**How to complete this task**
Pictures must be left out. Retype exactly the lines from the one containing "margin-left: 44px ->" through the last line of the records below.

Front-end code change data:
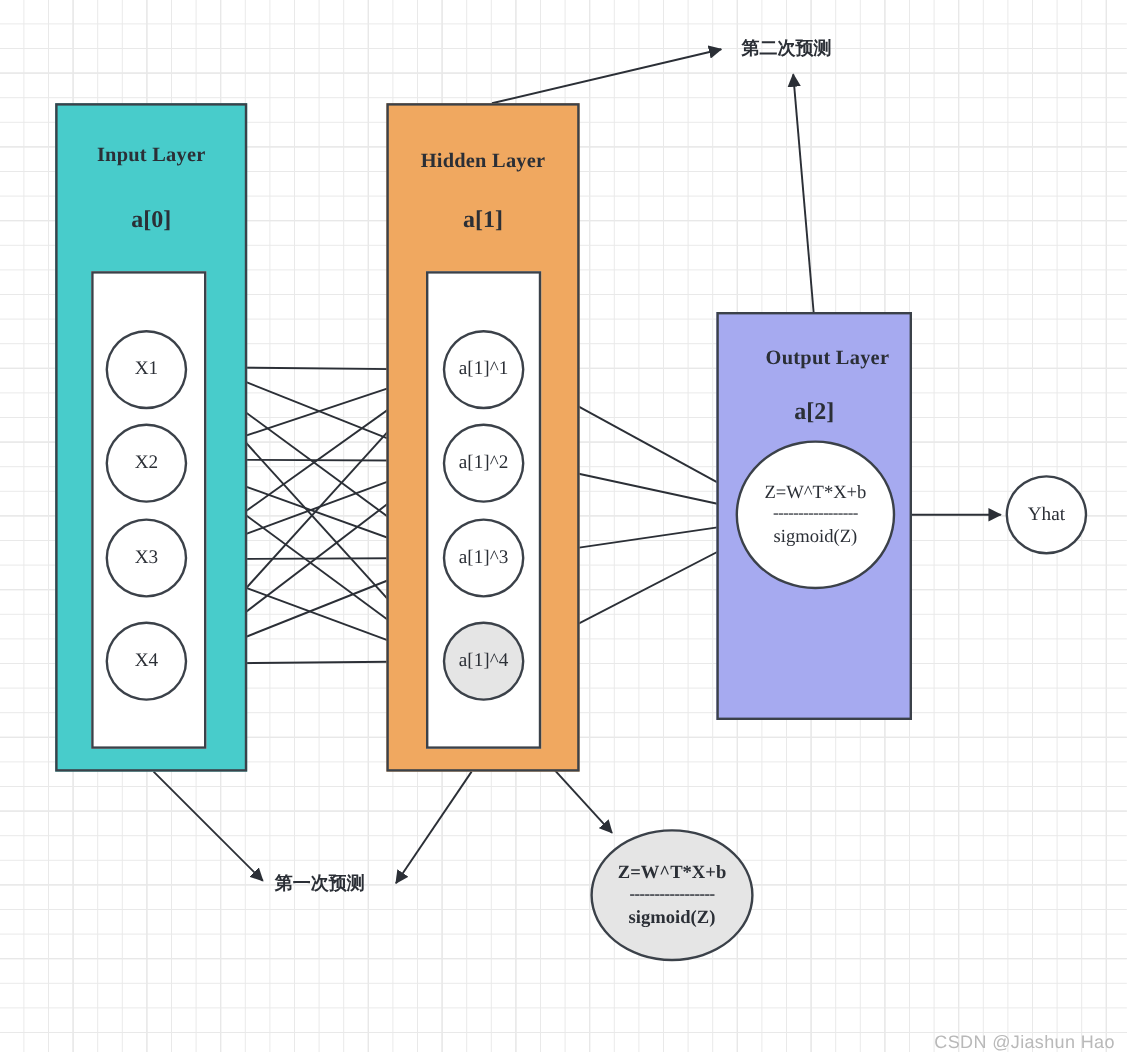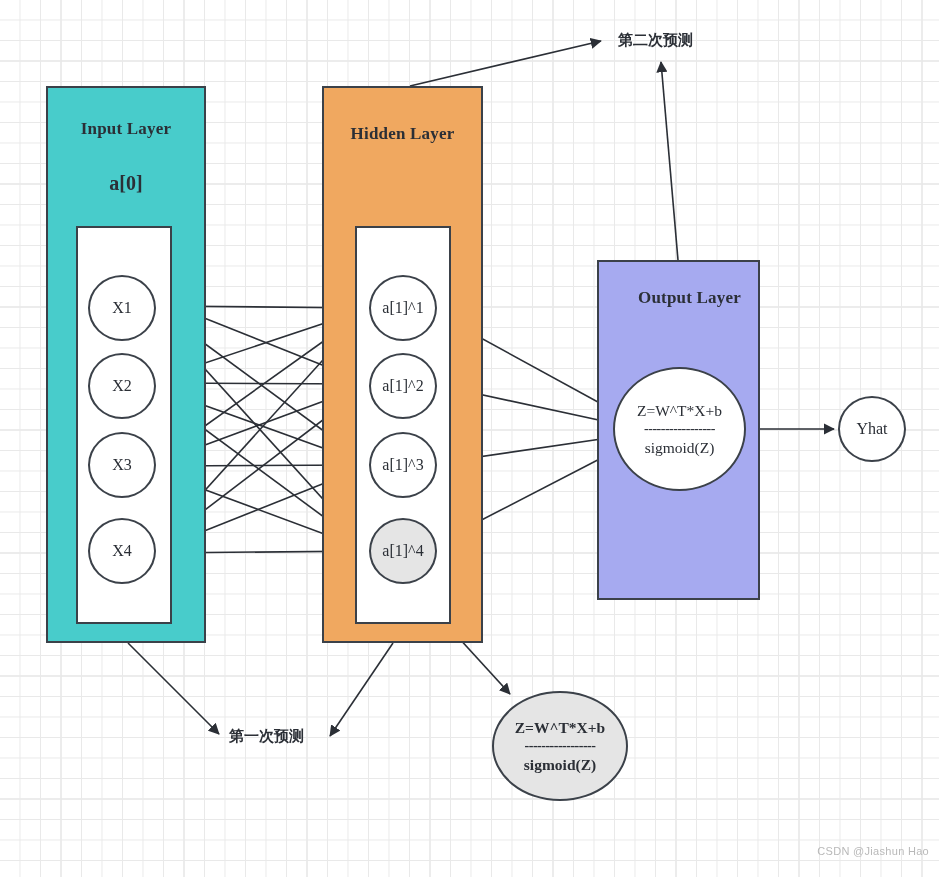"a[1]" div.layer-sub { html: none -> <div>a[1]</div> }
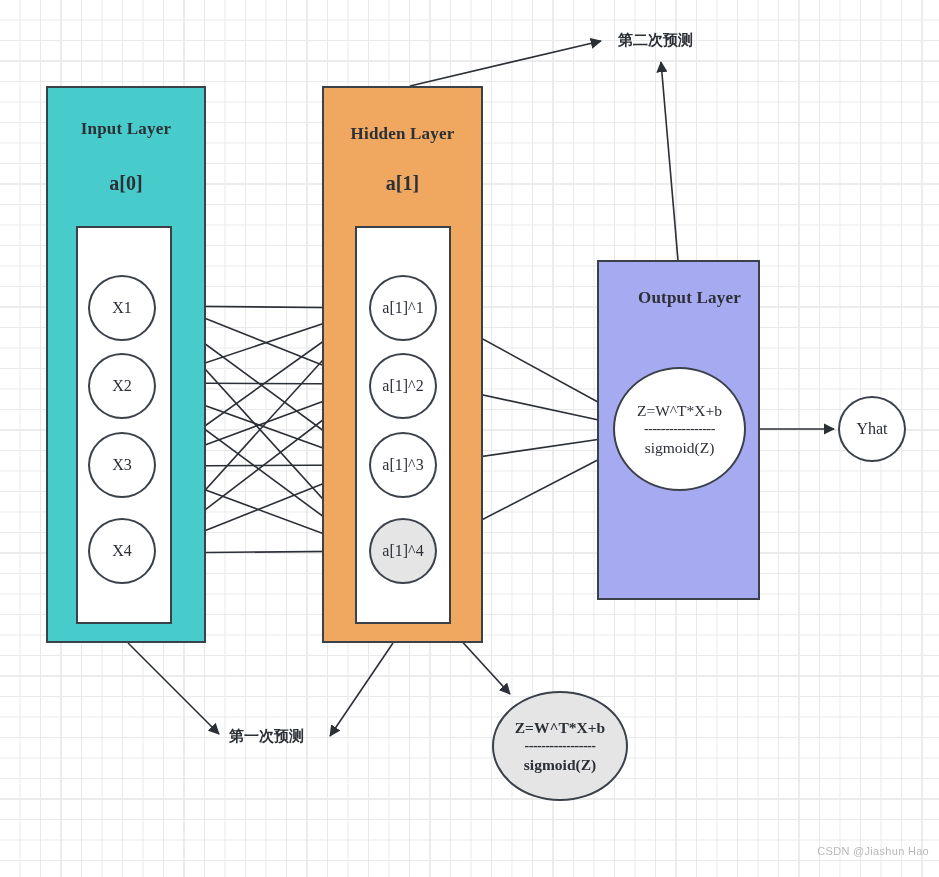"a[2]" div.layer-sub { html: none -> <div>a[2]</div> }
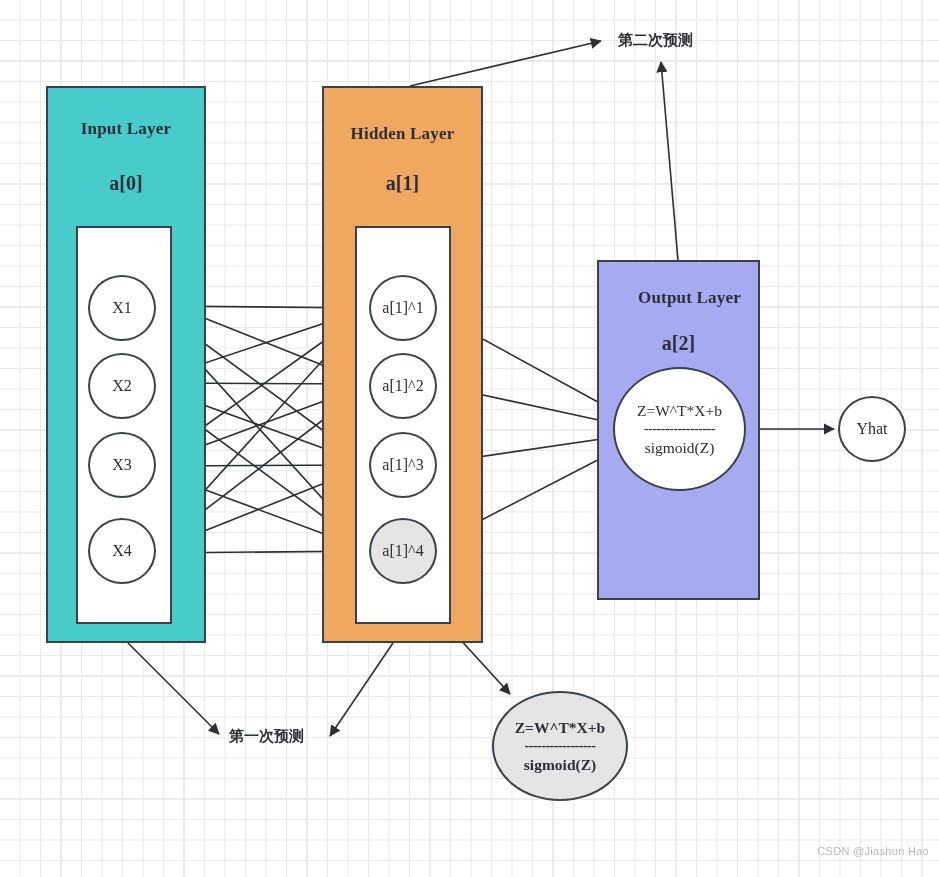"CSDN @Jiashun Hao" .watermark { bottom: 20px -> 0; font-size: 11px -> 15px }
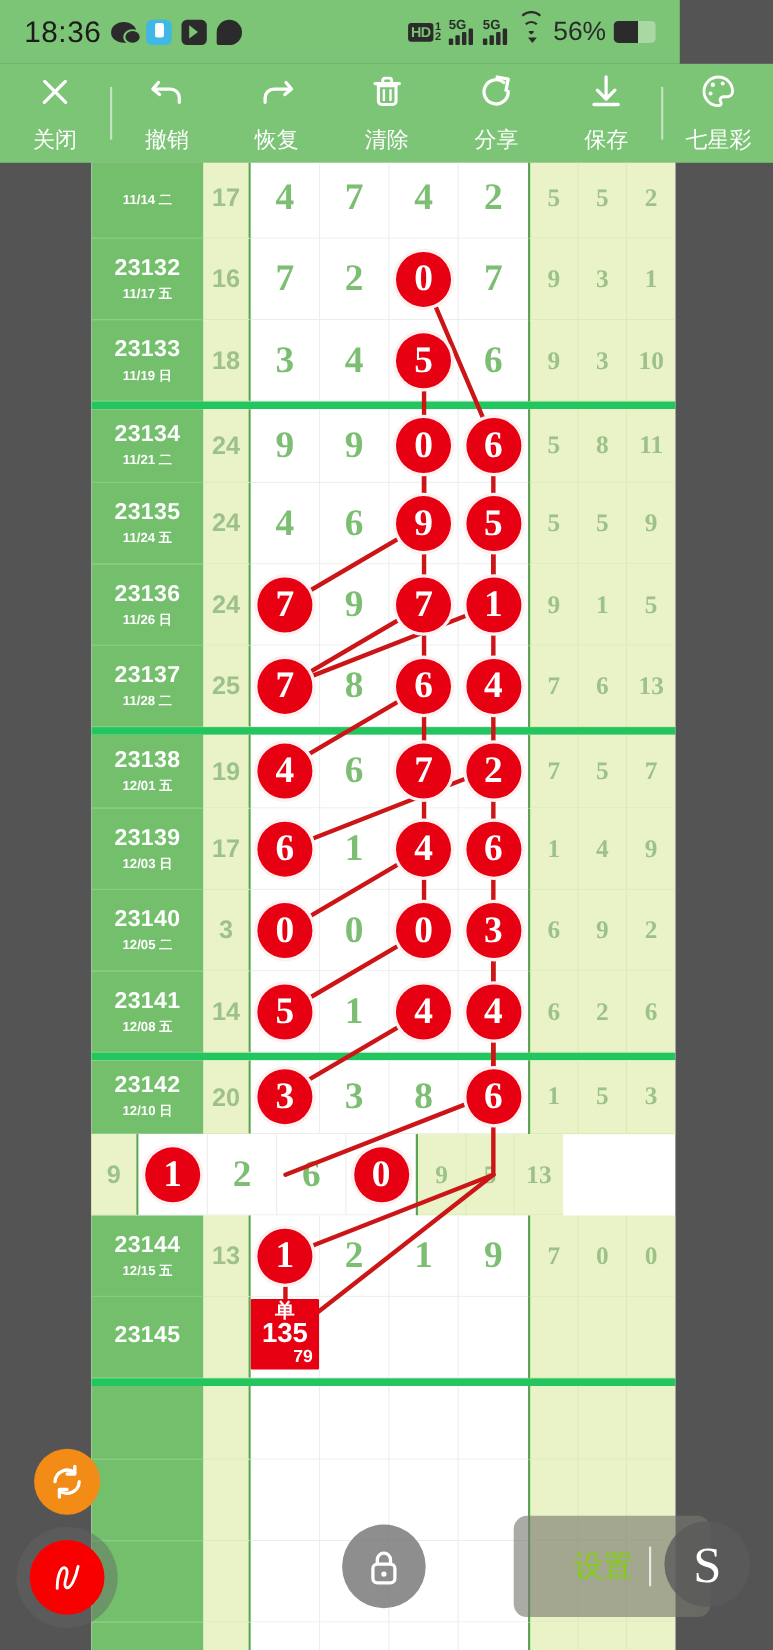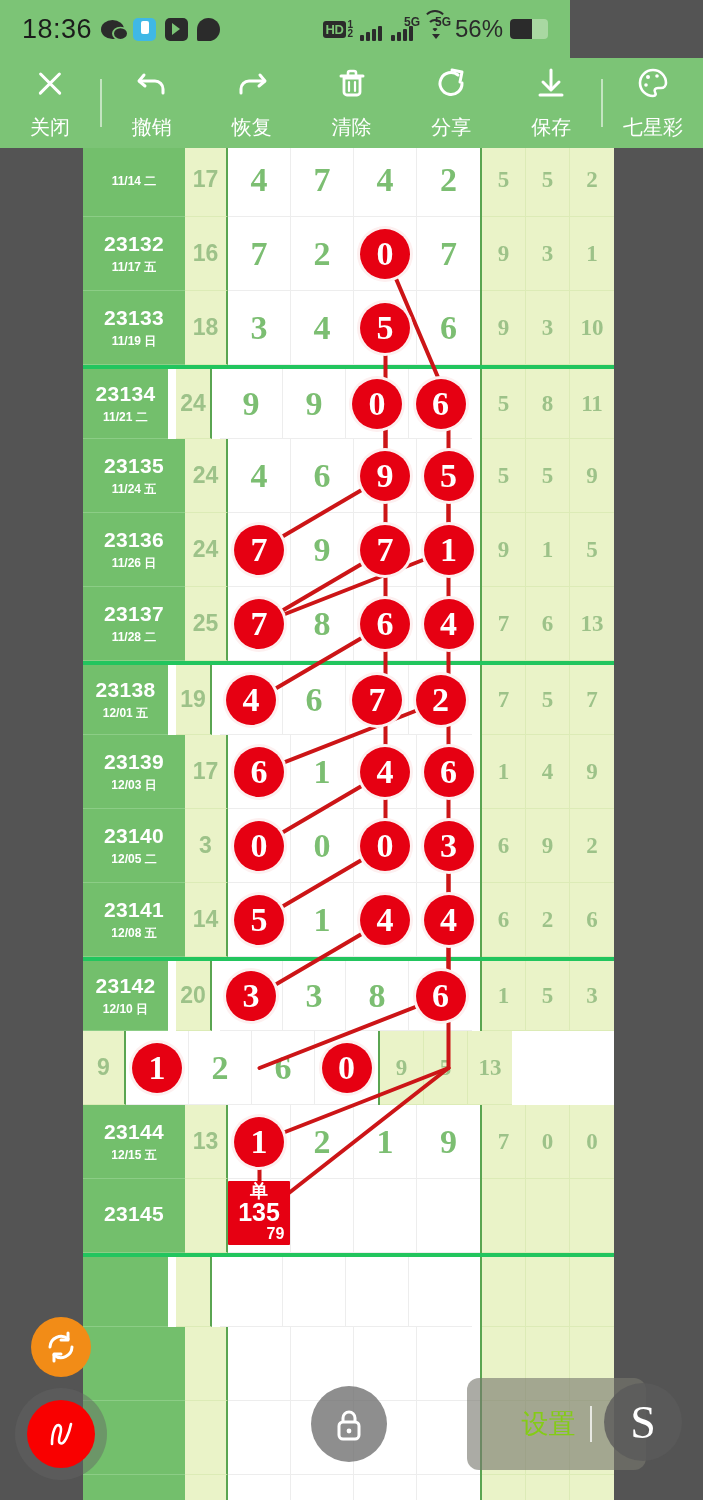"18:36" #status-bar { width: 570px -> 618px }
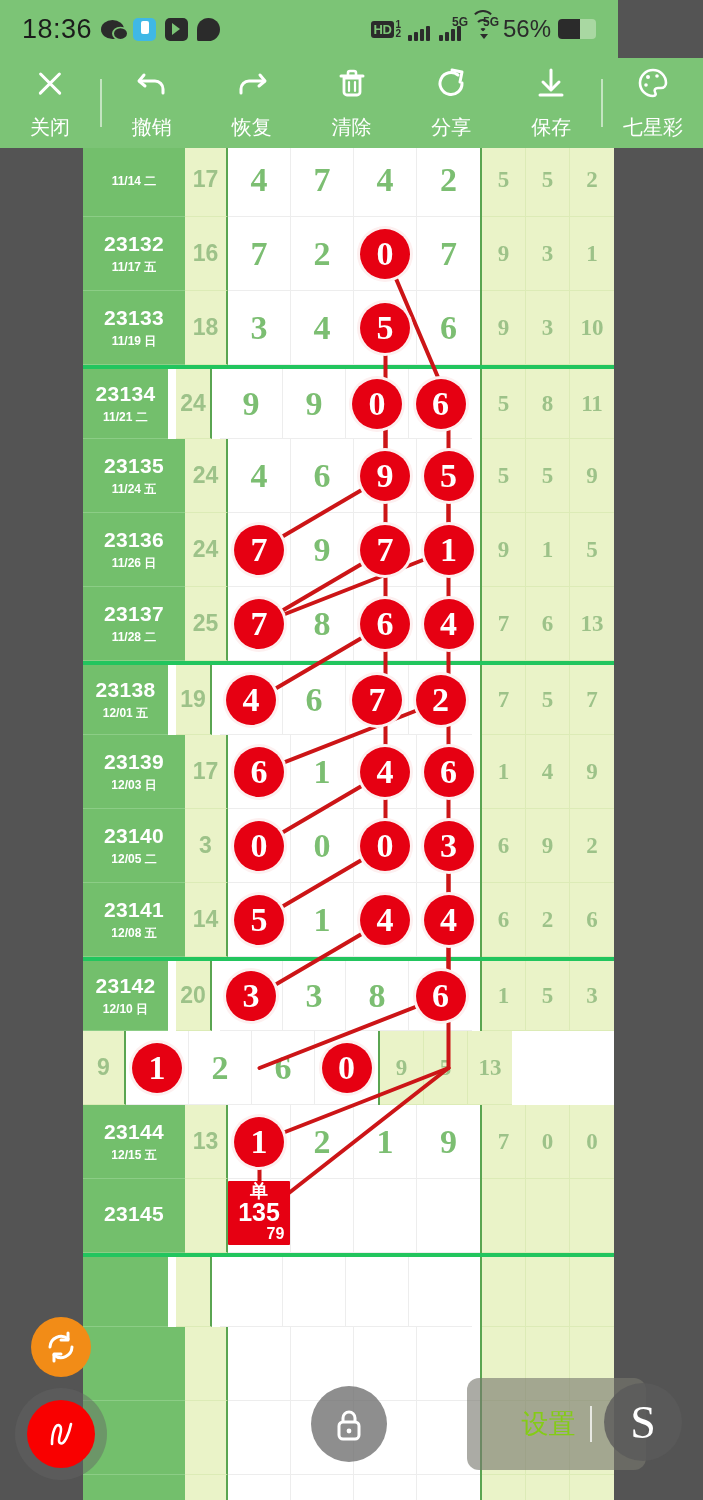"5G" .sig-lab { margin-left: 44px -> none }
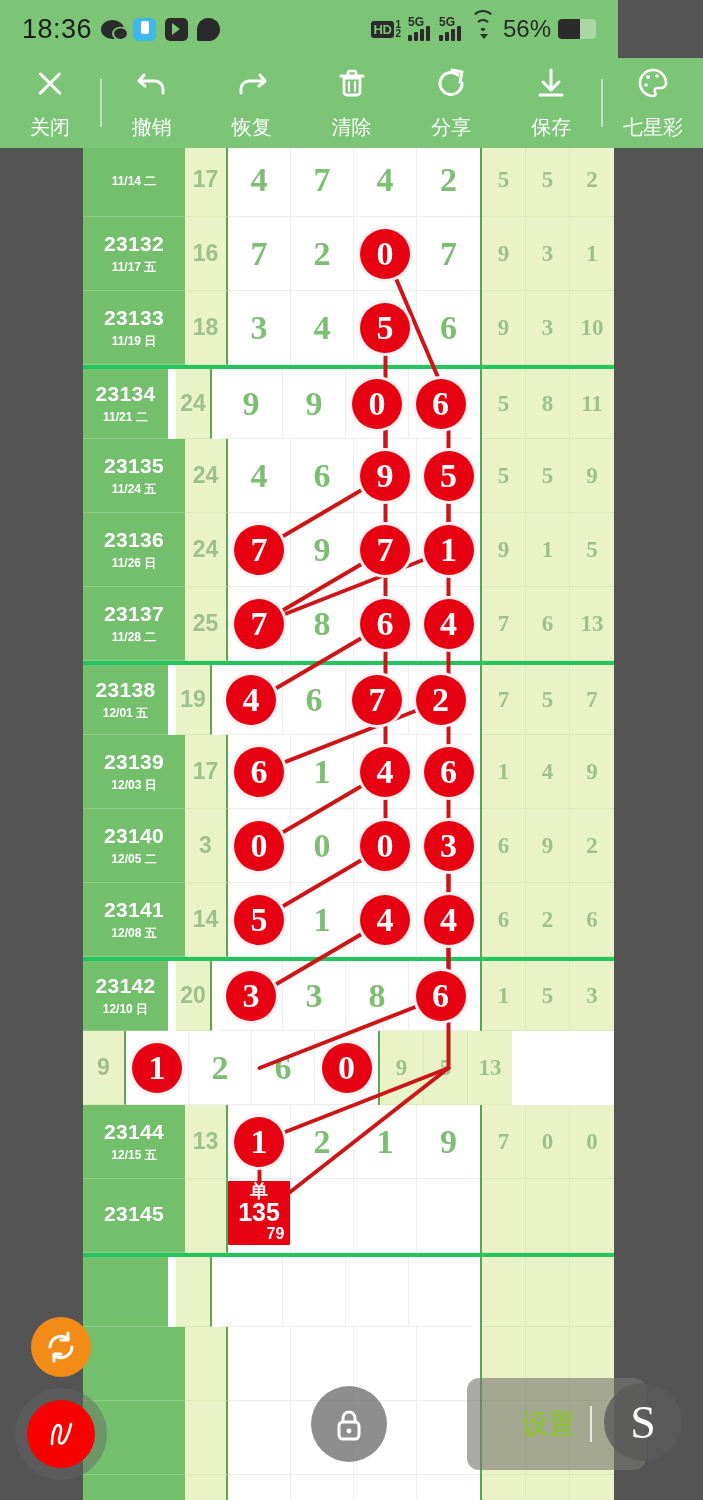"23134" .row.grp { border-top: 4px solid #22c55e -> 7px solid #22c55e; gap: 8px -> none }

**Finished exercise**
"5G" .sig-lab { margin-left: 44px -> none }
"23134" .row.grp { border-top: 4px solid #22c55e -> 7px solid #22c55e; gap: 8px -> none }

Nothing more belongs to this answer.